If you are looking for Korea’s traditional food and historic buildings, Jeonju City plays your tune. It is a city located in the middle of North Jeolla Province, the region well-known for its culture and tradition specifically Hanok, Hanji (Korean traditional paper) and Bibimbap. It is pretty far away from Seoul yet it only takes two to three hours from Seoul to Jeonju.
Chang Yeop Sung of Team Seouldiers gives us a visual tour of Jeonju City through this blog.
If you take the bus, the travel takes roughly 2 hours and 40 minutes. Jeonju City also offers traditional style accommodations at prices ranging from 50,000 won to 70,000 won.
What caught my eyes in the first place was this grayish bridge with a Korean traditional rooftop on it over a tranquil river. It is called “Namcheongyo” and I’ve never seen this kind of bridge before.
It was a pure surprise for me to see this structure because of its Western style even when it is located near a Hanok Village.
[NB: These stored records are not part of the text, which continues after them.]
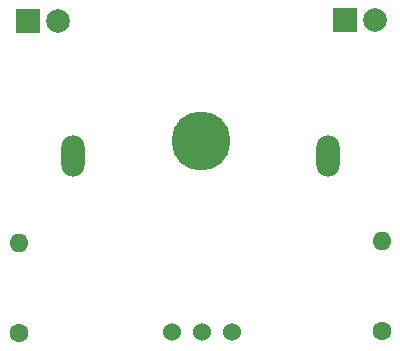
<source format=gbr>
%TF.GenerationSoftware,KiCad,Pcbnew,8.0.5*%
%TF.CreationDate,2025-02-18T12:58:12+00:00*%
%TF.ProjectId,practice-keyring,70726163-7469-4636-952d-6b657972696e,rev?*%
%TF.SameCoordinates,Original*%
%TF.FileFunction,Soldermask,Bot*%
%TF.FilePolarity,Negative*%
%FSLAX46Y46*%
G04 Gerber Fmt 4.6, Leading zero omitted, Abs format (unit mm)*
G04 Created by KiCad (PCBNEW 8.0.5) date 2025-02-18 12:58:12*
%MOMM*%
%LPD*%
G01*
G04 APERTURE LIST*
%ADD10R,2.000000X2.000000*%
%ADD11C,2.000000*%
%ADD12C,1.600000*%
%ADD13O,1.600000X1.600000*%
%ADD14O,2.000000X3.500000*%
%ADD15C,5.000000*%
%ADD16C,1.524000*%
G04 APERTURE END LIST*
D10*
%TO.C,D2*%
X247142000Y-98145600D03*
D11*
X249682000Y-98145600D03*
%TD*%
D10*
%TO.C,D1*%
X220294200Y-98221800D03*
D11*
X222834200Y-98221800D03*
%TD*%
D12*
%TO.C,R2*%
X250215400Y-124510800D03*
D13*
X250215400Y-116890800D03*
%TD*%
D12*
%TO.C,R1*%
X219506800Y-124663200D03*
D13*
X219506800Y-117043200D03*
%TD*%
D14*
%TO.C,CR2032*%
X245699200Y-109651800D03*
X224099200Y-109651800D03*
D15*
X234899200Y-108381800D03*
%TD*%
D16*
%TO.C,switch*%
X232460800Y-124587000D03*
X235000800Y-124587000D03*
X237540800Y-124587000D03*
%TD*%
M02*

</source>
I could barely see the tip of this Catholic Church from Hanok Village. I realized that this structure is known as Jeondong Catholic Church and it also partly contributes to the history of Joseon Dynasty when it was built in honor of roman Catholic martyrs in 1914.
It is similar to Namdaemun in Seoul but the design is a bit different. This is the only one left among the four gates in Jeonju and it’s called “Pungnammun.” Around it is a circular road with various number of shops.
Near Pungnammun is a shrine called “Gyeonggijeon.” It enshrines portraits of the Kings of Joseon Dynasty like King Taejo of Joseon and King Sejong the Great. It displays annals of Joseon Dynasty and the King’s portraits. The ticket only costs 1,000 won for adults – it’s around 40 pesos.
This time, I went to Hanok Village located beside Gyeonggijeon. I found a lot of traditionally-designed houses and shops selling Korean food and desserts. I found out that there is no clear boundary between the village and the exterior. I saw a store that looks like a house with a grass roof. It sells galbi on a wooden skewer. I tried one and the taste was fairly good. I noticed that there are a number of shops selling various fruit beers such as pomelo beer and lemon beer. They also have a shop selling grilled octopus on a skewer – a perfect snack to go along with beer !
When I visited the Hanok Village, it was a weekday and a sunny day in the afternoon, too, so I was not expecting this many people. It was a traditional village yet I found the village very modernized and beautiful with a lot of decorations and flowers. I ate Korean dumplings, mandu and a handmade choco pie. I recommend buying only few of those because it was relatively expensive.
Over the wall I found Korean totems – Jangseung and traditional jars.If you are tired of walking in the village, you can take a rest in Omokdae located on top of a hill beside Hanok Village. This place is where Yi-Seong Gye (who became King Taejo) celebrated his victory over Japanese invaders at the end of Goryeo Dynasty. I was able to feel the cold breeze of air on my face and rested like a baby. The view from the way down from Omokdae was wow-worthy.
Lastly, Jeonju’s famous Korean dish, Bibimbap, was ready. This is not an ordinary Bibimbap, it’s a yukhoe bibimbap on a bowl made of brass! It comes out with an ordinary bibimbap + yukhoe. Yukhoe is raw beef seasoned with various sauces.
It was tiring to visit this place and look around for sightseeing and eating but it was really worthy and memorable! The travel was enough for day trip but Hanok Village in Jeonju is also attractive at nighttime!